» **Work request**
Please provide the entries below again, word for word.

» **Exercise data**
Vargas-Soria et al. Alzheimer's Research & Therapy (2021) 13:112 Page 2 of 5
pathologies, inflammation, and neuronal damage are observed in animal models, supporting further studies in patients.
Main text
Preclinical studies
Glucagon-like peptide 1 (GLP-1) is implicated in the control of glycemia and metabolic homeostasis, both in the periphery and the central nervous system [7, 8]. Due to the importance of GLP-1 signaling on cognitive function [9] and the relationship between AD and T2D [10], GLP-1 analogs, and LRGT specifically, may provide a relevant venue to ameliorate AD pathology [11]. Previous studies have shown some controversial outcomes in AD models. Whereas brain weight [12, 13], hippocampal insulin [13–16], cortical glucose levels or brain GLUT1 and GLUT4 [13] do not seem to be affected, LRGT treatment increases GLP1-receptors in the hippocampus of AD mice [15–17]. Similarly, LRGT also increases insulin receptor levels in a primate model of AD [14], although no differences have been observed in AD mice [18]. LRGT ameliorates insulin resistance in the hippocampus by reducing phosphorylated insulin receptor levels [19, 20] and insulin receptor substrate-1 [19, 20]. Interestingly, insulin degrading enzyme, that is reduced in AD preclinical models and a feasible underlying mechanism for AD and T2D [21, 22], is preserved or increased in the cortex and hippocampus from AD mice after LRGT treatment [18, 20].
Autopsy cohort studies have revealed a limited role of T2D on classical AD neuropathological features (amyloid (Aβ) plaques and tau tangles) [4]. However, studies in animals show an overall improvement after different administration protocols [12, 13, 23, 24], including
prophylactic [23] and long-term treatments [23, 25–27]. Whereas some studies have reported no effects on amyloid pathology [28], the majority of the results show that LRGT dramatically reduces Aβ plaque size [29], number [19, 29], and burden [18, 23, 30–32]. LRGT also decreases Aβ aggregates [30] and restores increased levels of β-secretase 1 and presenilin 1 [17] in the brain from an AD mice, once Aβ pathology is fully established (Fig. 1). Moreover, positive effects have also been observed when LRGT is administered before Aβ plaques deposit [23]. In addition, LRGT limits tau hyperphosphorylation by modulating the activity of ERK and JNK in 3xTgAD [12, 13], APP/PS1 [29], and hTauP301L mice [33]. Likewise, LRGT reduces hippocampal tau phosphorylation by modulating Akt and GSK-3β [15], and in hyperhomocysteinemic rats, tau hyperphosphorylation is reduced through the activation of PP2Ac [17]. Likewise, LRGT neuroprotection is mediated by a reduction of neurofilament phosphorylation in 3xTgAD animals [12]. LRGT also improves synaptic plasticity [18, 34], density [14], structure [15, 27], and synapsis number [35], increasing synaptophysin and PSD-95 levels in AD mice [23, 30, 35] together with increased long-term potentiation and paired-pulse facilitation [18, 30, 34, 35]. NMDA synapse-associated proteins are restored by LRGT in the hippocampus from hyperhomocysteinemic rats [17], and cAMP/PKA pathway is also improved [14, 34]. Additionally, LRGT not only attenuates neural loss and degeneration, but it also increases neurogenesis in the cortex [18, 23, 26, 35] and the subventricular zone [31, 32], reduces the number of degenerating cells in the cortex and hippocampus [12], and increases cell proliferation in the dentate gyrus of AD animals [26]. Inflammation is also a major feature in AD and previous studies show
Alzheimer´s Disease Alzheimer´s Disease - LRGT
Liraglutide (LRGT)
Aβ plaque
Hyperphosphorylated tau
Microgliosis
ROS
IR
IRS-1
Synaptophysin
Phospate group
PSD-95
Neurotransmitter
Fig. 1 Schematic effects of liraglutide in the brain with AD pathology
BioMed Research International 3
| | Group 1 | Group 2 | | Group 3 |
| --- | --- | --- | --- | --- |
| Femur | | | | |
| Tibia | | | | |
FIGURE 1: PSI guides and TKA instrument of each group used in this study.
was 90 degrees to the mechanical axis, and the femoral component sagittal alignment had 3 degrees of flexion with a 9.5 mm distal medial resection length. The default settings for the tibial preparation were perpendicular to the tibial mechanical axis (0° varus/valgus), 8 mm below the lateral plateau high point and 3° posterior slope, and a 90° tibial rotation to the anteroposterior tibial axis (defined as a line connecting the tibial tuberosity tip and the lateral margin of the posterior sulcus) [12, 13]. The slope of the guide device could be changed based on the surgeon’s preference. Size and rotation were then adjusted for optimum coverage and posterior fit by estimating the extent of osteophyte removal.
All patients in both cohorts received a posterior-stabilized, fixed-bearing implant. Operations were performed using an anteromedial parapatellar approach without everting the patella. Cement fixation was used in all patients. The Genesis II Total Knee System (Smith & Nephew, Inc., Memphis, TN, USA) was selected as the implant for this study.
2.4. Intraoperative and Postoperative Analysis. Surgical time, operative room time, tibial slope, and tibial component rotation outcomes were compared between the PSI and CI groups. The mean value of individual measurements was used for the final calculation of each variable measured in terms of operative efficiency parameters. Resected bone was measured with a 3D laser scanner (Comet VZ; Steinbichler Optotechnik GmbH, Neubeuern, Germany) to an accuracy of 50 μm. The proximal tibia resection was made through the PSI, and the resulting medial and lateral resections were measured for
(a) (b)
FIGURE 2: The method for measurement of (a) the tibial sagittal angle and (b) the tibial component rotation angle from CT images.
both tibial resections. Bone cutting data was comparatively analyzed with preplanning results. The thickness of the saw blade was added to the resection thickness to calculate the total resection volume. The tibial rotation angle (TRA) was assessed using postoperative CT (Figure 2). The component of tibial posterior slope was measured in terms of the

» **Written solution**
Vargas-Soria et al. Alzheimer's Research & Therapy (2021) 13:112 Page 2 of 5
pathologies, inflammation, and neuronal damage are observed in animal models, supporting further studies in patients.
Main text
Preclinical studies
Glucagon-like peptide 1 (GLP-1) is implicated in the control of glycemia and metabolic homeostasis, both in the periphery and the central nervous system [7, 8]. Due to the importance of GLP-1 signaling on cognitive function [9] and the relationship between AD and T2D [10], GLP-1 analogs, and LRGT specifically, may provide a relevant venue to ameliorate AD pathology [11]. Previous studies have shown some controversial outcomes in AD models. Whereas brain weight [12, 13], hippocampal insulin [13–16], cortical glucose levels or brain GLUT1 and GLUT4 [13] do not seem to be affected, LRGT treatment increases GLP1-receptors in the hippocampus of AD mice [15–17]. Similarly, LRGT also increases insulin receptor levels in a primate model of AD [14], although no differences have been observed in AD mice [18]. LRGT ameliorates insulin resistance in the hippocampus by reducing phosphorylated insulin receptor levels [19, 20] and insulin receptor substrate-1 [19, 20]. Interestingly, insulin degrading enzyme, that is reduced in AD preclinical models and a feasible underlying mechanism for AD and T2D [21, 22], is preserved or increased in the cortex and hippocampus from AD mice after LRGT treatment [18, 20].
Autopsy cohort studies have revealed a limited role of T2D on classical AD neuropathological features (amyloid (Aβ) plaques and tau tangles) [4]. However, studies in animals show an overall improvement after different administration protocols [12, 13, 23, 24], including
prophylactic [23] and long-term treatments [23, 25–27]. Whereas some studies have reported no effects on amyloid pathology [28], the majority of the results show that LRGT dramatically reduces Aβ plaque size [29], number [19, 29], and burden [18, 23, 30–32]. LRGT also decreases Aβ aggregates [30] and restores increased levels of β-secretase 1 and presenilin 1 [17] in the brain from an AD mice, once Aβ pathology is fully established (Fig. 1). Moreover, positive effects have also been observed when LRGT is administered before Aβ plaques deposit [23]. In addition, LRGT limits tau hyperphosphorylation by modulating the activity of ERK and JNK in 3xTgAD [12, 13], APP/PS1 [29], and hTauP301L mice [33]. Likewise, LRGT reduces hippocampal tau phosphorylation by modulating Akt and GSK-3β [15], and in hyperhomocysteinemic rats, tau hyperphosphorylation is reduced through the activation of PP2Ac [17]. Likewise, LRGT neuroprotection is mediated by a reduction of neurofilament phosphorylation in 3xTgAD animals [12]. LRGT also improves synaptic plasticity [18, 34], density [14], structure [15, 27], and synapsis number [35], increasing synaptophysin and PSD-95 levels in AD mice [23, 30, 35] together with increased long-term potentiation and paired-pulse facilitation [18, 30, 34, 35]. NMDA synapse-associated proteins are restored by LRGT in the hippocampus from hyperhomocysteinemic rats [17], and cAMP/PKA pathway is also improved [14, 34]. Additionally, LRGT not only attenuates neural loss and degeneration, but it also increases neurogenesis in the cortex [18, 23, 26, 35] and the subventricular zone [31, 32], reduces the number of degenerating cells in the cortex and hippocampus [12], and increases cell proliferation in the dentate gyrus of AD animals [26]. Inflammation is also a major feature in AD and previous studies show
Alzheimer´s Disease Alzheimer´s Disease - LRGT
Liraglutide (LRGT)
Aβ plaque
Hyperphosphorylated tau
Microgliosis
ROS
IR
IRS-1
Synaptophysin
Phospate group
PSD-95
Neurotransmitter
Fig. 1 Schematic effects of liraglutide in the brain with AD pathology
BioMed Research International 3
| | Group 1 | Group 2 | | Group 3 |
| --- | --- | --- | --- | --- |
| Femur | | | | |
| Tibia | | | | |
FIGURE 1: PSI guides and TKA instrument of each group used in this study.
was 90 degrees to the mechanical axis, and the femoral component sagittal alignment had 3 degrees of flexion with a 9.5 mm distal medial resection length. The default settings for the tibial preparation were perpendicular to the tibial mechanical axis (0° varus/valgus), 8 mm below the lateral plateau high point and 3° posterior slope, and a 90° tibial rotation to the anteroposterior tibial axis (defined as a line connecting the tibial tuberosity tip and the lateral margin of the posterior sulcus) [12, 13]. The slope of the guide device could be changed based on the surgeon’s preference. Size and rotation were then adjusted for optimum coverage and posterior fit by estimating the extent of osteophyte removal.
All patients in both cohorts received a posterior-stabilized, fixed-bearing implant. Operations were performed using an anteromedial parapatellar approach without everting the patella. Cement fixation was used in all patients. The Genesis II Total Knee System (Smith & Nephew, Inc., Memphis, TN, USA) was selected as the implant for this study.
2.4. Intraoperative and Postoperative Analysis. Surgical time, operative room time, tibial slope, and tibial component rotation outcomes were compared between the PSI and CI groups. The mean value of individual measurements was used for the final calculation of each variable measured in terms of operative efficiency parameters. Resected bone was measured with a 3D laser scanner (Comet VZ; Steinbichler Optotechnik GmbH, Neubeuern, Germany) to an accuracy of 50 μm. The proximal tibia resection was made through the PSI, and the resulting medial and lateral resections were measured for
(a) (b)
FIGURE 2: The method for measurement of (a) the tibial sagittal angle and (b) the tibial component rotation angle from CT images.
both tibial resections. Bone cutting data was comparatively analyzed with preplanning results. The thickness of the saw blade was added to the resection thickness to calculate the total resection volume. The tibial rotation angle (TRA) was assessed using postoperative CT (Figure 2). The component of tibial posterior slope was measured in terms of the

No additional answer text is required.